Recurrence equation for $(-1)^k k$

Question

In a project of mine I came across the recurrence relation $$ a_{n+1} = 1 -(n+1)\sum_{k=1}^n{\frac{a_k}{n-k+1}\binom{n}{k}},\quad a_1=2; $$

From calculating the first few terms it seems obvious that $$ a_n = (-1)^{n+1}(n+1),\quad n\geqslant2, $$ and, once guessed, this solution can be verified by induction.

My question is if there is an easy way to arrive at this solution without guessing.

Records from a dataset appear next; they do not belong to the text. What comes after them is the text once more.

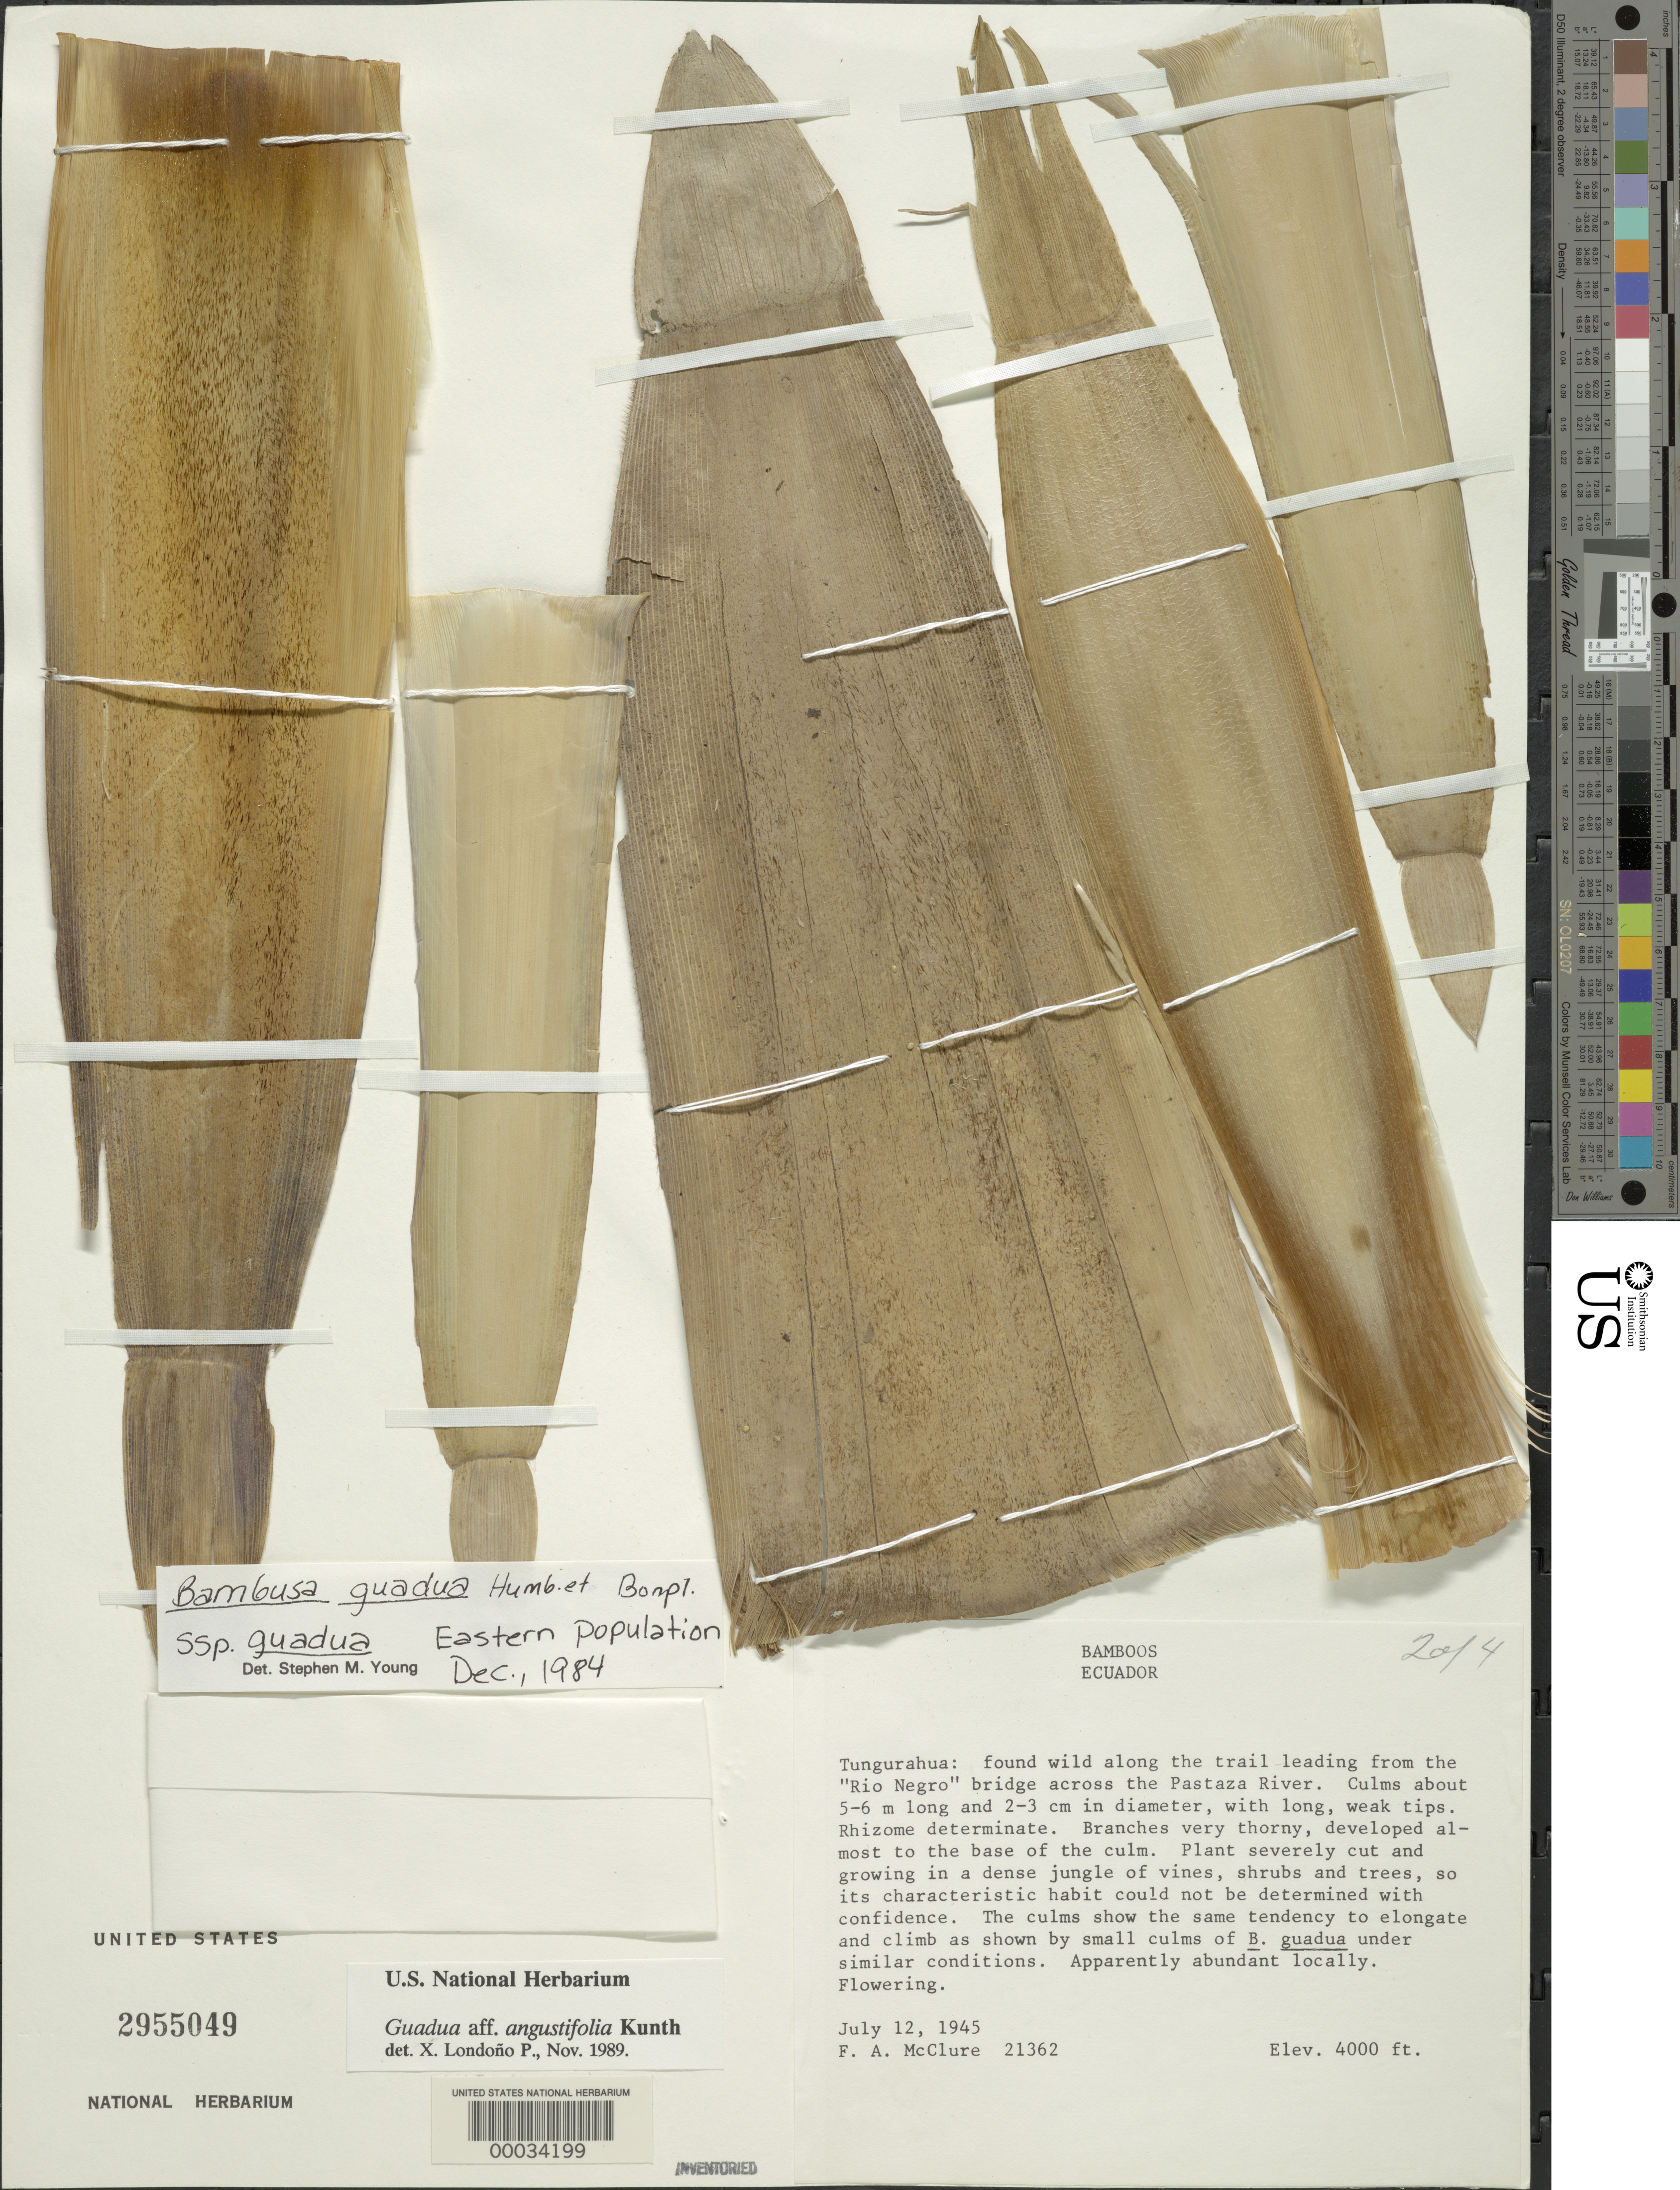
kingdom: Plantae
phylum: Tracheophyta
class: Liliopsida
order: Poales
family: Poaceae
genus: Guadua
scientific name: Guadua uncinata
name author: Londoño & L.G. Clark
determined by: McMurchie, Elizabeth, (UNITED STATES)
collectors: F. A. McClure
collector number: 21362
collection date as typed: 12 Jul 1945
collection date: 1945-07-12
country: Ecuador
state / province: Tungurahua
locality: Along Trail leading from the "Rio Negro" bridge across the pastaza River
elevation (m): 1220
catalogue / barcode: US 2955049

Generating functions work but seem unnecessarily unwieldy for such an easy-looking recurrence.

Answer 1

With $a_0=-1$, your recurrence becomes

$$\sum_{k=0}^na_k\binom nk =f(n)=\begin{cases}-1 &\text{ if $n=0$,}\\ 1 &\text{ if $n=1$,}\\ 0 &\text{ if not.}\end{cases}$$

This implies the inverse relation $$a_n=\sum_{k=0}^n(-1)^{n-k}\binom{n}kf(k)=(-1)^{n}(-1)+(-1)^{n-1}n =(-1)^{n+1}(n+1)$$ as desired.

Answer 2

$$ a_{n+1} = 1-\sum_{k=1}^n{\binom{n+1}{k}a_k} $$ maybe use formula $$\sum_{k=1}^n{(-1)^k k\binom{n}{k}}=0$$